Scroll untuk membaca artikel
Munirah | Rico Andreano Fahreza
Ilustrasi Napsu Berpesta. (pixabay.com)

Terbekuk amukan nafsu bergidik keder diliputi keangkuhan bumi yang melonjak. Sekektika memukul puncak kehidupan berdaku pada semaian benih-benih kesenangan yang sangat menyesatkan. Amarah gejolak jiwa mengukur setiap batas-batas menahan kerinduan akan raihan kemilau gemerlapnya dunia. Duniawi serasa nirwana sejati yang menaungi raga manusia.

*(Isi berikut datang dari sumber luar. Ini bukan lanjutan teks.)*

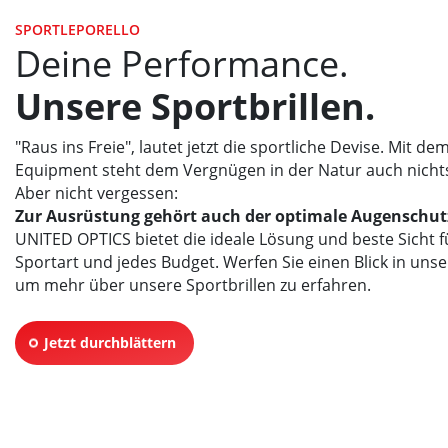
SPORTLEPORELLO
Deine Performance.
Unsere Sportbrillen.
"Raus ins Freie", lautet jetzt die sportliche Devise. Mit de
Equipment steht dem Vergnügen in der Natur auch nicht
Aber nicht vergessen:
Zur Ausrüstung gehört auch der optimale Augenschut
UNITED OPTICS
bietet die ideale Lösung und beste Sicht f
Sportart und jedes Budget. Werfen Sie einen Blick in unse
um mehr über unsere Sportbrillen zu erfahren.
Jetzt durchblättern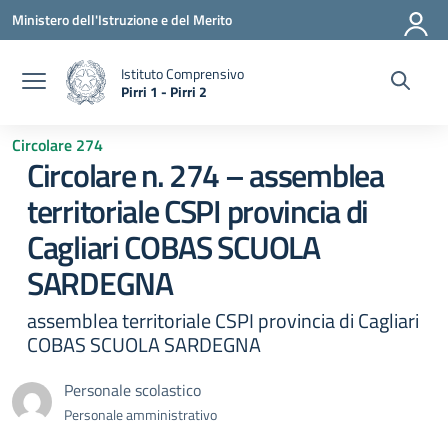
Vai ai contenuti
Vai al menu di navigazione
Vai al footer
Ministero dell'Istruzione e del Merito
Istituto Comprensivo
Pirri 1 - Pirri 2
— Visita la pagina iniziale della scuola
Circolare 274
Circolare n. 274 – assemblea
territoriale CSPI provincia di
Cagliari COBAS SCUOLA
SARDEGNA
assemblea territoriale CSPI provincia di Cagliari
COBAS SCUOLA SARDEGNA
Personale scolastico
Personale amministrativo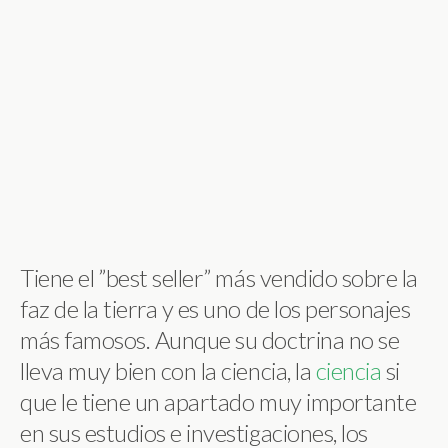
Tiene el ”best seller” más vendido sobre la
faz de la tierra y es uno de los personajes
más famosos. Aunque su doctrina no se
lleva muy bien con la ciencia, la
ciencia
si
que le tiene un apartado muy importante
en sus estudios e investigaciones, los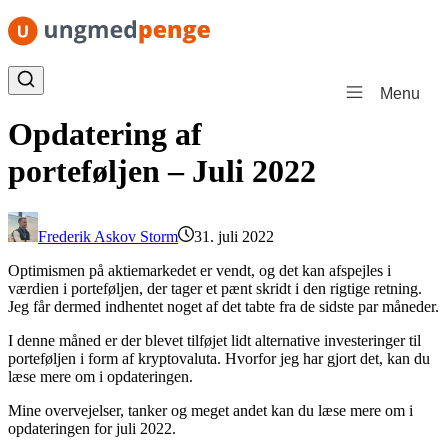
Spring til indhold
Menu
Opdatering af
porteføljen – Juli 2022
Frederik Askov Storm
31. juli 2022
Optimismen på aktiemarkedet er vendt, og det kan afspejles i
værdien i porteføljen, der tager et pænt skridt i den rigtige retning.
Jeg får dermed indhentet noget af det tabte fra de sidste par måneder.
I denne måned er der blevet tilføjet lidt alternative investeringer til
porteføljen i form af kryptovaluta. Hvorfor jeg har gjort det, kan du
læse mere om i opdateringen.
Mine overvejelser, tanker og meget andet kan du læse mere om i
opdateringen for juli 2022.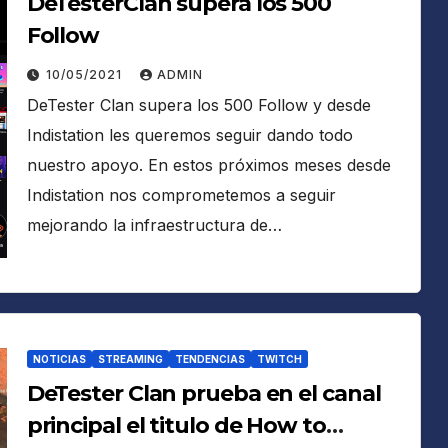
DeTesterClan supera los 500
Follow
10/05/2021
ADMIN
DeTester Clan supera los 500 Follow y desde
Indistation les queremos seguir dando todo
nuestro apoyo. En estos próximos meses desde
Indistation nos comprometemos a seguir
mejorando la infraestructura de…
NOTICIAS
STREAMING
TENDENCIAS
TWITCH
DeTester Clan prueba en el canal
principal el titulo de How to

Lapisan kesombongan manusia melingkupi jalan-jalan buruk menjadi arah perginya manusia menghindar dari seruan Tuhan. Padahal Tuhan telah menegur dengan halus memberikan cobaan dera bagi raga manusia. Namun amukan nafsu yang menyelimuti manusia bertameng tingkah iblis. Bagai iblis berwujud rupa manusia. Senantiasa tertawa terlena dalam imaji nafsu yang meledak.

Imaji nafsu yang terasa lezat dalam cicipan batin manusia. Manusia tak menyadari nafsu semu semata yang menyelubungi segenap raga manusia. Pertanda sebuah dera yang besar memecut raga manusia. Amukan nafsu semakin bergelora mengarahkan menuju aalam bawah sadar bersolek kenikmatan yang sesat.

Bias gegap gempita denyut jantung yang terus berpacu tak terhenti setitikpun. Kiasan kenikmatan naluri sangat ambigu menghujam segala dera kuasa iblis. Derap langkah perlahan mengagungkan nuansa selera batin. Bertitah batin yang jijik terkelabui semua limpahan jendela kesenangan.

Jiwa yang rapuh bagai kayu yang lapuk yang tak teguh lagi diselubungi rayap-rayap kuasa iblis yang sedikit demi sedikit menggerogoti jiwa manusia. Manusia menjadi liar alam kehidupannya tak ada petunjuk yang benar memberikan tuntunan tuk kembali pada asalnya dari tanah.